The government admits, with an average pay of about 450 pesos per month, or $19, many workers do not earn enough to make ends meet. “They collect taxes for all these things around the world, it’s normal,” said Havana economist Isabel Fernandez. “But here we face two problems. On the one hand we are not used to paying for anything and on the other our wages are so low we can’t spare a single peso,” she said.
Under the old system, large and small state-run companies, which accounted for more than 90 per cent of economic activity, simply handed over all their revenues to the government, which then allocated resources to them. The reforms call for large state-run businesses to be moved out of the ministries and become more autonomous. Under the new tax system they will pay a 35 per cent tax on their profits, but can take advantage of a myriad of deductions ranging from amortisation and travel to sales taxes, insurance and environmental protection.
Many smaller businesses will become co-operatives or be privately leased and taxed based on income.
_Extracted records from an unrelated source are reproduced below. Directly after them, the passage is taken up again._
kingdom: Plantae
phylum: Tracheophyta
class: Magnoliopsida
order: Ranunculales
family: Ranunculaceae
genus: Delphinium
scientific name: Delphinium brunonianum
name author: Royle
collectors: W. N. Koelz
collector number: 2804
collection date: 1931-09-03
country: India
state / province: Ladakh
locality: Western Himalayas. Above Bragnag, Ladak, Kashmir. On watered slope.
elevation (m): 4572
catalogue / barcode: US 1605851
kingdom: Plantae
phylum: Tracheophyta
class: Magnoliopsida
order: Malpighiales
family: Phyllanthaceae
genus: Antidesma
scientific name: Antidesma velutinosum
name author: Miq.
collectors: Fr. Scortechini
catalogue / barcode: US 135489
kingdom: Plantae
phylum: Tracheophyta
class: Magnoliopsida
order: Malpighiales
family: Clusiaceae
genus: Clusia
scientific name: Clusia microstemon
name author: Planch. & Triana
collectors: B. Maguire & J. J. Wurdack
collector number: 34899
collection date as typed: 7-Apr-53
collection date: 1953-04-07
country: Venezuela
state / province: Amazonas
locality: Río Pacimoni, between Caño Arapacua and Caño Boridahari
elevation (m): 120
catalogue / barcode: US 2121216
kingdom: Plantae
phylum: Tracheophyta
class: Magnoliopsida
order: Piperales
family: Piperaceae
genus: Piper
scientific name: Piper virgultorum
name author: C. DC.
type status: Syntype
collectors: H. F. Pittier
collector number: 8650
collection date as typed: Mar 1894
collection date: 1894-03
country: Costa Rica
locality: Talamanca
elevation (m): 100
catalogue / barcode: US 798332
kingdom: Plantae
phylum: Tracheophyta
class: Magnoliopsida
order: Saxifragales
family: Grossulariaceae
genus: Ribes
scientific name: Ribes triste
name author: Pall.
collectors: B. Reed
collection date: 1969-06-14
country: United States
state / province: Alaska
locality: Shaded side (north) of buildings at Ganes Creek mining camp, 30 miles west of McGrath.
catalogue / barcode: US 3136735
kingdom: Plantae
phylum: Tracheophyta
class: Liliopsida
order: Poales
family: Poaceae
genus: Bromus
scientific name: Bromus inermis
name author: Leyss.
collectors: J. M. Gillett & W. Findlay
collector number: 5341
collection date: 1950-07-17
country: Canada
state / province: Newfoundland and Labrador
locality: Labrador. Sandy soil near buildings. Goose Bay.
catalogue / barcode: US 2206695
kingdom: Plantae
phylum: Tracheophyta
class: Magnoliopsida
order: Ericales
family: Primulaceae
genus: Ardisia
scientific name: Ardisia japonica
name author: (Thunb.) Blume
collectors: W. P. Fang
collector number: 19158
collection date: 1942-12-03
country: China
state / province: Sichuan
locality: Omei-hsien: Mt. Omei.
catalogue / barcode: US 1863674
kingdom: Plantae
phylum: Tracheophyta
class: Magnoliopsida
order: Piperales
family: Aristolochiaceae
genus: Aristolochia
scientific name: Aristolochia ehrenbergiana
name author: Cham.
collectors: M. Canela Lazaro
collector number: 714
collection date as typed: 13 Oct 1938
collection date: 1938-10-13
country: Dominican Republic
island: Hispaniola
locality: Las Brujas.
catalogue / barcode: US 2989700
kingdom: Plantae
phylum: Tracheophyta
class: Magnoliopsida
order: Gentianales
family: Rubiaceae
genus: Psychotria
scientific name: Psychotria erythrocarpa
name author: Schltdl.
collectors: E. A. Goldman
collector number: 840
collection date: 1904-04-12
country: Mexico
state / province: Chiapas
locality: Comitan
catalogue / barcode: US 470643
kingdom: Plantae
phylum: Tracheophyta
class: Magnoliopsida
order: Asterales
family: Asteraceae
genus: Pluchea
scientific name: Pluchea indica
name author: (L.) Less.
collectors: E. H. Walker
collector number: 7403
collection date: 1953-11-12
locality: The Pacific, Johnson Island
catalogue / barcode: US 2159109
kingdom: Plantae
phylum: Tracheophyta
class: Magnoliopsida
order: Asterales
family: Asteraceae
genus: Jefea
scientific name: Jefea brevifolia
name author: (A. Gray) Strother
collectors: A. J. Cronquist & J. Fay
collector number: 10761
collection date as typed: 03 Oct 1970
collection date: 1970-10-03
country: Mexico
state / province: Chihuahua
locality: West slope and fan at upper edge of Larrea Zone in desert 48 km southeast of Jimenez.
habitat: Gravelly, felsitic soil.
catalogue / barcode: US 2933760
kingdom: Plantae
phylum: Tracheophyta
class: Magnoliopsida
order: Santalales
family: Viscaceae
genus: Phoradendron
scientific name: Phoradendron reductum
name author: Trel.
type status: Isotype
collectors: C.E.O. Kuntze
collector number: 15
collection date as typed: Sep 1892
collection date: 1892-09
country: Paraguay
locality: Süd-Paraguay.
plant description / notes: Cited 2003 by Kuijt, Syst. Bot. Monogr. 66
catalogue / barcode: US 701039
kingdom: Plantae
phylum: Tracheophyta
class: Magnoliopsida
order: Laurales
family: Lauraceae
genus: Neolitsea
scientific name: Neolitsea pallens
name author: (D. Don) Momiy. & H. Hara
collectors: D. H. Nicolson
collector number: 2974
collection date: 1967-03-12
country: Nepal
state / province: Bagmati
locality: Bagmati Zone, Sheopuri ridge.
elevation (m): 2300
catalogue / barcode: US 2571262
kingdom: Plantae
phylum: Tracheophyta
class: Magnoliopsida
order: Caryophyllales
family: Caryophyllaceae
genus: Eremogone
The state-owned Cuban National News Agency said Cuba had studied the tax systems of a number of other countries, including several with capitalist economies.
“The experiences of China, Vietnam, Venezuela, Brazil, Spain and Mexico were taken into account, but they were refined to the particularities and conditions of the island,” the new agency said.
The new code is not etched in stone — it can be amended each year as part of the annual budget passed by the National Assembly, and temporarily modified for different reasons by the executive branch of government. “Like the reforms, it is a work in progress, a work that has barely begun and will take time to put in place,” said a Western businessman who has worked in Cuba for almost two decades.